Son 84e jour de jeûne aura été le plus pénible pour Bernard Rappaz. Les députés valaisans ont rejeté en fin d’après-midi le recours en grâce déposé par le chanvrier gréviste de la faim. Il l’a probablement appris par les nouvelles.

L’UDC était l’unique parti à énoncer une consigne de vote, soit le refus d’entrée en matière, proposition écartée. Le résultat est néanmoins sans appel: 113 non, 14 oui et un bulletin nul. Un vote délivrant un message clair: Bernard Rappaz mérite la peine de cinq ans et huit mois que la justice valaisanne a prononcé à son égard.

Le jugement, faut-il le rappeler, a été confirmé par le Tribunal fédéral, et répondait à de multiples infractions: violation de la loi fédérale sur les stupéfiants, violation de diverses lois sur les assurances sociales, blanchiment d’argent, gestion déloyale aggravée et lésions corporelles.

Le vote sur la grâce a eu lieu à huis clos et à bulletins secrets. Mais devant la salle du Grand Conseil filtraient quelques déclarations assumées avant le vote. Du côté des inflexibles, comme le député libéral-radical René Constantin: «Nous sommes les gardiens du bon fonctionnement des institutions. Il a commis des actes graves. Il doit payer pour ça.»

Un peu avant les délibérations, quelques bonnes dames au tea-room voisin avaient la réplique beaucoup moins solennelle: «Si nos enfants font du chantage, ils prennent la fessée, ou bien?»

Du côté des plus indulgents, un peu de déception chez la cheffe de groupe de l’alliance de gauche Marcelle Monnet-Terrettaz qui «appelait ouvertement à un vote de compassion pour défendre la vie.» Réplique plus vive, au terme des débats, de la part du député socialiste haut-valaisan Germann Eyer qui a déposé une motion d’ordre, invitant à renvoyer l’objet au Conseil d’Etat tout en proposant de ramener Bernard Rappaz à la raison et de nommer des médiateurs comme Pascal Couchepin ou Joseph Deiss dans l’intervalle. «Je suis choqué par la dureté de la chrétienté», livrait-il.

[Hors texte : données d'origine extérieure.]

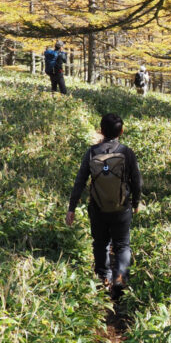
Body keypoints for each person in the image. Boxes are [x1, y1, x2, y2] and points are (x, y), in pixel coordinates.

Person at [66, 113, 142, 293]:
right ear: (121, 131)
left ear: (101, 131)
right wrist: (136, 202)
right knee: (122, 245)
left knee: (100, 243)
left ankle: (103, 279)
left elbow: (80, 181)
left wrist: (72, 208)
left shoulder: (92, 152)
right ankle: (119, 280)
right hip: (122, 208)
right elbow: (137, 181)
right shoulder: (126, 152)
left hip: (98, 208)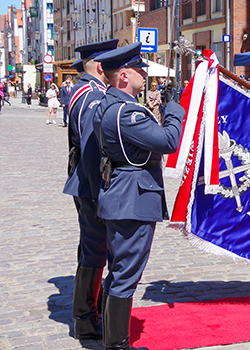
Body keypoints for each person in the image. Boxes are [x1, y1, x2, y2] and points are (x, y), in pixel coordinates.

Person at [92, 42, 184, 350]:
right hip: (132, 200)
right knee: (126, 274)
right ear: (123, 76)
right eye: (139, 70)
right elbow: (168, 141)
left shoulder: (106, 105)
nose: (145, 75)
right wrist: (174, 108)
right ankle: (117, 345)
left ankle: (110, 335)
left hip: (119, 196)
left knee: (118, 269)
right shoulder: (126, 112)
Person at [62, 38, 119, 341]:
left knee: (91, 248)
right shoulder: (93, 96)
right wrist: (102, 195)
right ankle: (86, 318)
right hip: (91, 185)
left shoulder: (83, 91)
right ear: (101, 67)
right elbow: (92, 149)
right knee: (95, 251)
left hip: (84, 182)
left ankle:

La décision du Parlement confirme démocratiquement le fossé qui semblait séparer la majorité politique valaisanne de la classe politique hors-canton. De nombreuses personnalités suisses s’étaient en effet mobilisées ces dernières semaines et appelaient à la grâce, «à un comportement moins hypocrite face à la question du chanvre en Suisse» notamment, comme Jean Ziegler, vice-président du comité du conseil consultatif du Comité des droits de l’homme à l’ONU.

Et maintenant? Ayant épuisé toutes les voies de recours que le droit fédéral autorise, Bernard Rappaz est bel et bien au pied du mur. Or, cette sanction finale n’en fait pas, d’office, un détenu comme les autres. Le prisonnier continuera son jeûne de protestation, déclare son avocat Aba Neeman qui l’a vu dans l’après-midi, ce qui offusquera beaucoup de monde en Valais.

Ne s’était-il pas formellement engagé à interrompre la grève une fois tombée la décision du Grand Conseil? Aba Neeman y apporte une nuance: «Oui mais c’était à condition d’obtenir une interruption de peine entre-temps pour travailler à sa demande en grâce. Or, il ne l’a pas obtenue.»

Sous l’angle juridique, la situation se présente comme une boucle sans fin. La dernière demande d’interruption de peine provisoire demandée par Rappaz a été refusée par la ministre Esther Waeber-Kalbermatten. Décision confirmée par le Tribunal cantonal, puis le Tribunal fédéral ce mardi. Les médecins du HUG, sommés de procéder à l’alimentation forcée du détenu, ont annoncé le dépôt d’un recours au TF.

Le débat entre droit et éthique médicale est donc loin d’être clos. Le ventre vide ou non, Rappaz l’insoumis devra encore affronter un autre écueil. Il comparaîtra devant le Tribunal de première instance pour une autre affaire liée à la culture et au commerce de chanvre, le 3 décembre prochain.

Ultime message de la Conseillère d’Etat Esther Waeber-Kalbermatten à «son» détenu le plus coriace avant que la bruine d’hiver renvoie tout le monde à la maison pour le souper: «On a désormais tout mis sur la table. Toutes les instances de recours se sont prononcées. Le Grand Conseil a voté dans la dignité en mesurant la gravité de la situation. La question du refus des médecins de procéder à une alimentation forcée reste ouverte mais nous, nous ne plierons pas.»